ABOUT THIS TASK — The response must restate the data exactly, with nothing left out.

Segment Start: THE DATA

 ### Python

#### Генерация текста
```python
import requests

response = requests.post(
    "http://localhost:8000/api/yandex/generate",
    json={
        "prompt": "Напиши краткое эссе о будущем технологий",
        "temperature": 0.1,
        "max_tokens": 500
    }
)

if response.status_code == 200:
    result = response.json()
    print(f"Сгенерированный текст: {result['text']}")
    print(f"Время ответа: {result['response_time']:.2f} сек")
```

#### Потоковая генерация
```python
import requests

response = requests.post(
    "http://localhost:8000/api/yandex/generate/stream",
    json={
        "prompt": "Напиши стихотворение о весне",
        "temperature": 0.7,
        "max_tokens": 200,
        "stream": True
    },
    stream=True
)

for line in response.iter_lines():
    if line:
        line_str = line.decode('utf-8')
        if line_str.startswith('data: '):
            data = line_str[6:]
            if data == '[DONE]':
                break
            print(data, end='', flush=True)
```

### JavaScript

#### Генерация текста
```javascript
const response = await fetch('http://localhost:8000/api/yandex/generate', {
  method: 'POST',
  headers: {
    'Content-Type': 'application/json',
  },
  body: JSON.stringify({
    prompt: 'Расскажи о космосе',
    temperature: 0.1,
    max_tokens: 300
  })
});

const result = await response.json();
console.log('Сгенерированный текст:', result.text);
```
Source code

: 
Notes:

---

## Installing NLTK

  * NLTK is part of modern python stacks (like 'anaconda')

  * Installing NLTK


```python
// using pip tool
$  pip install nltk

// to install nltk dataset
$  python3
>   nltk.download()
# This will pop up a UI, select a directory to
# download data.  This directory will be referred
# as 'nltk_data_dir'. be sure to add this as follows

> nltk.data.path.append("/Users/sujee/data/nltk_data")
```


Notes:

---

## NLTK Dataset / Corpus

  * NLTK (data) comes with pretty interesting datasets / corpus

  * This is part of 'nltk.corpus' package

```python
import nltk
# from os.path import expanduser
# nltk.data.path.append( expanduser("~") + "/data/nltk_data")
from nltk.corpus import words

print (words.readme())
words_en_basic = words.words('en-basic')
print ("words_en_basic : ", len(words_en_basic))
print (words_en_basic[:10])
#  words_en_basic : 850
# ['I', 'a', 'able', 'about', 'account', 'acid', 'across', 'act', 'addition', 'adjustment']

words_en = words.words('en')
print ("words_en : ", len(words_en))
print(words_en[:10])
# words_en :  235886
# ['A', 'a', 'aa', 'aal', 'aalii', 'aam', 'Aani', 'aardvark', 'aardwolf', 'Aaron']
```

Segment End: THE DATA

TASK SOLUTION —
 ### Python

#### Генерация текста
```python
import requests

response = requests.post(
    "http://localhost:8000/api/yandex/generate",
    json={
        "prompt": "Напиши краткое эссе о будущем технологий",
        "temperature": 0.1,
        "max_tokens": 500
    }
)

if response.status_code == 200:
    result = response.json()
    print(f"Сгенерированный текст: {result['text']}")
    print(f"Время ответа: {result['response_time']:.2f} сек")
```

#### Потоковая генерация
```python
import requests

response = requests.post(
    "http://localhost:8000/api/yandex/generate/stream",
    json={
        "prompt": "Напиши стихотворение о весне",
        "temperature": 0.7,
        "max_tokens": 200,
        "stream": True
    },
    stream=True
)

for line in response.iter_lines():
    if line:
        line_str = line.decode('utf-8')
        if line_str.startswith('data: '):
            data = line_str[6:]
            if data == '[DONE]':
                break
            print(data, end='', flush=True)
```

### JavaScript

#### Генерация текста
```javascript
const response = await fetch('http://localhost:8000/api/yandex/generate', {
  method: 'POST',
  headers: {
    'Content-Type': 'application/json',
  },
  body: JSON.stringify({
    prompt: 'Расскажи о космосе',
    temperature: 0.1,
    max_tokens: 300
  })
});

const result = await response.json();
console.log('Сгенерированный текст:', result.text);
```
Source code

: 
Notes:

---

## Installing NLTK

  * NLTK is part of modern python stacks (like 'anaconda')

  * Installing NLTK


```python
// using pip tool
$  pip install nltk

// to install nltk dataset
$  python3
>   nltk.download()
# This will pop up a UI, select a directory to
# download data.  This directory will be referred
# as 'nltk_data_dir'. be sure to add this as follows

> nltk.data.path.append("/Users/sujee/data/nltk_data")
```


Notes:

---

## NLTK Dataset / Corpus

  * NLTK (data) comes with pretty interesting datasets / corpus

  * This is part of 'nltk.corpus' package

```python
import nltk
# from os.path import expanduser
# nltk.data.path.append( expanduser("~") + "/data/nltk_data")
from nltk.corpus import words

print (words.readme())
words_en_basic = words.words('en-basic')
print ("words_en_basic : ", len(words_en_basic))
print (words_en_basic[:10])
#  words_en_basic : 850
# ['I', 'a', 'able', 'about', 'account', 'acid', 'across', 'act', 'addition', 'adjustment']

words_en = words.words('en')
print ("words_en : ", len(words_en))
print(words_en[:10])
# words_en :  235886
# ['A', 'a', 'aa', 'aal', 'aalii', 'aam', 'Aani', 'aardvark', 'aardwolf', 'Aaron']
```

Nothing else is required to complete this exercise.